Andrea Lisi: “Il Bando di gara di cui si discute ha subito diversi e travagliati “rimaneggiamenti”, questo deriva sia dal suo essere incardinato a cavallo tra Piani triennali sulla digitalizzazione in parte differenti e sia soprattutto da una poco chiara regia sulle strategie che riguardano il Sistema Paese in materia di cloud e poli strategici nazionali. Non c’è alcuna, attuale chiarezza sul punto e non si comprende il senso di far qualificare da AgID oggi cloud provider per servizi IAAS, PAAS, SAAS, se poi la scelta sarà quella di scegliere di fatto tra pochissimi player in grado sostanzialmente di sviluppare servizi di natura centralizzata. Si vuole andare verso una centralizzazione in materia di digitale a livello di Sistema Paese? Affidandosi a cloud provider privati di rilievo internazionale? È questa la strada segnata del “cloud first” nazionale? CAD e regole tecniche affermerebbero ad oggi principi diversi e valorizzerebbero invece un approccio rigoroso a tutela del patrimonio informativo pubblico. Inoltre, l’approccio del Bando che sembrerebbe portare verso la scelta di un unico fornitore di dimensioni considerevoli, quindi una centralizzazione di fatto a livello nazionale, porterebbe le singole PA a violare anche i principi di accountability e privacy by design e by default espressi dal GDPR, generando una sorta di “lock in di Stato”, ma in mano a fornitori privati di natura internazionale. E questo potrebbe risultare molto pericoloso. Alla luce di questo io consiglierei di sospendere un bando così criticabile e sbagliato per metodi e strategie posti in essere”.

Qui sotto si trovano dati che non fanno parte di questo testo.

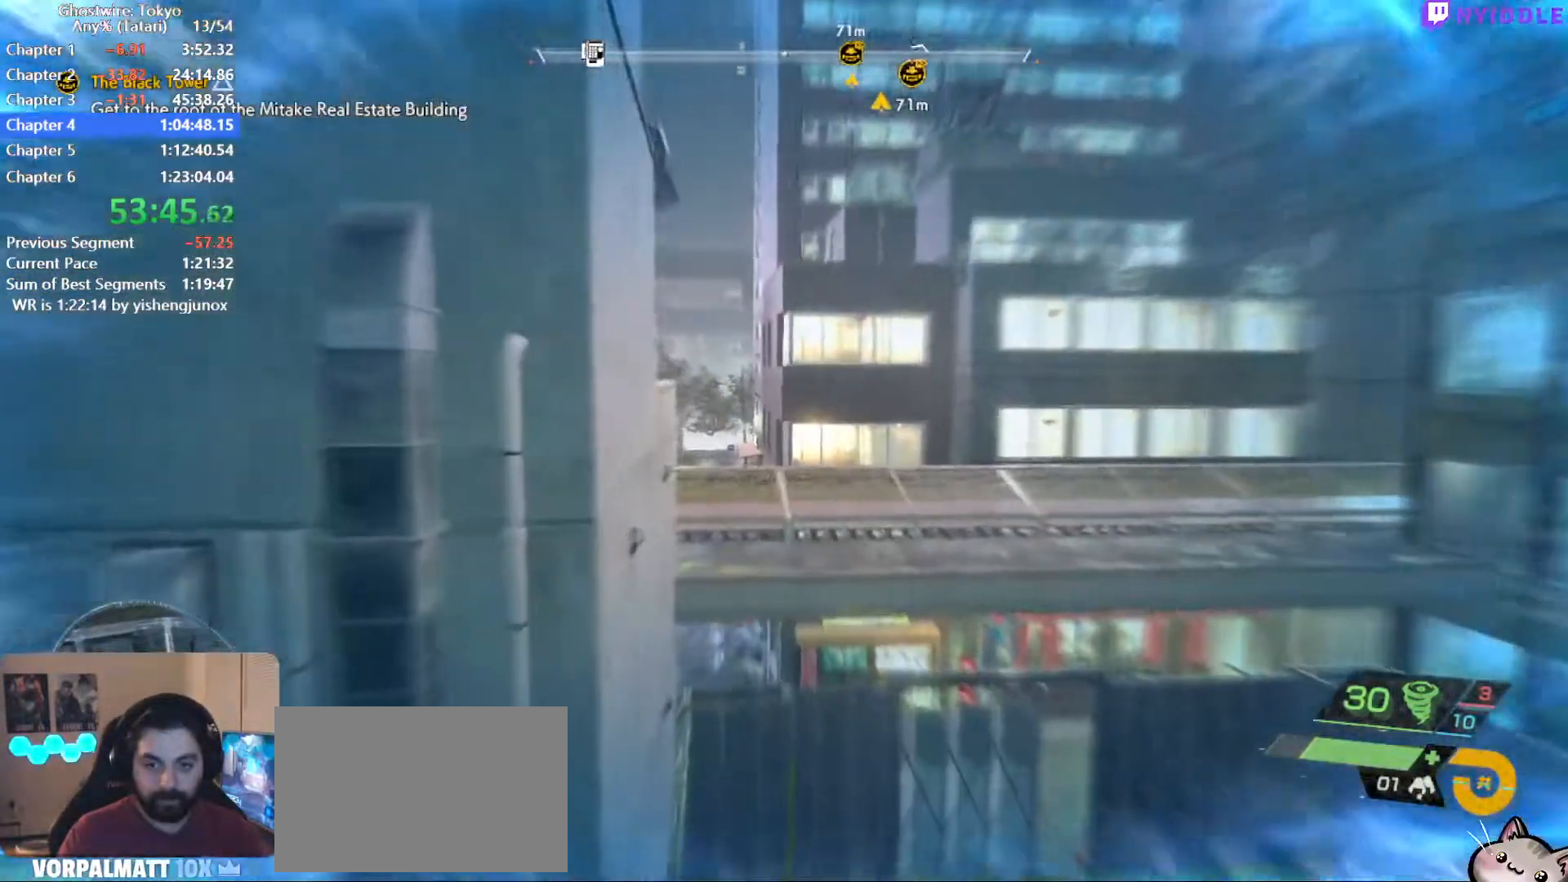
{"keys": ["shift", "space", "w"], "mouse": [], "events": []}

Giulia Bimbi: “Come Ente locale, non entro nel merito della questione di legittimità della gara, ma mi chiedo quale sia la collocazione di questa gara in un quadro nazionale che prevede, secondo il nuovo decreto sviluppo, disposizioni volte a favorire la realizzazione di un polo strategico nazionale (cloud) per tutelare l’autonomia tecnologica del Paese, e come si concili con gli accordi quadro regionali (come quello toscano per il TIX). Forse tutto l’impianto dell’accordo quadro CONSIP è da rivedere”.

Flavia Marzano: “Il rischio lock-in è sicuramente presente non solo per l’acquisto di software (che nella PA dovrebbe essere preferibilmente open source) ma anche per il cloud e personalmente sono fortemente convinta che il cloud della Pubblica Amministrazione debba essere privato almeno per quanto riguarda dati sensibili o comunque da proteggere, e potrebbe eventualmente essere ibrido per dati che possono avere interesse generale (anche generare opportunità di business). Con la consapevolezza da parte della PA che quei dati hanno un valore, anche economico!”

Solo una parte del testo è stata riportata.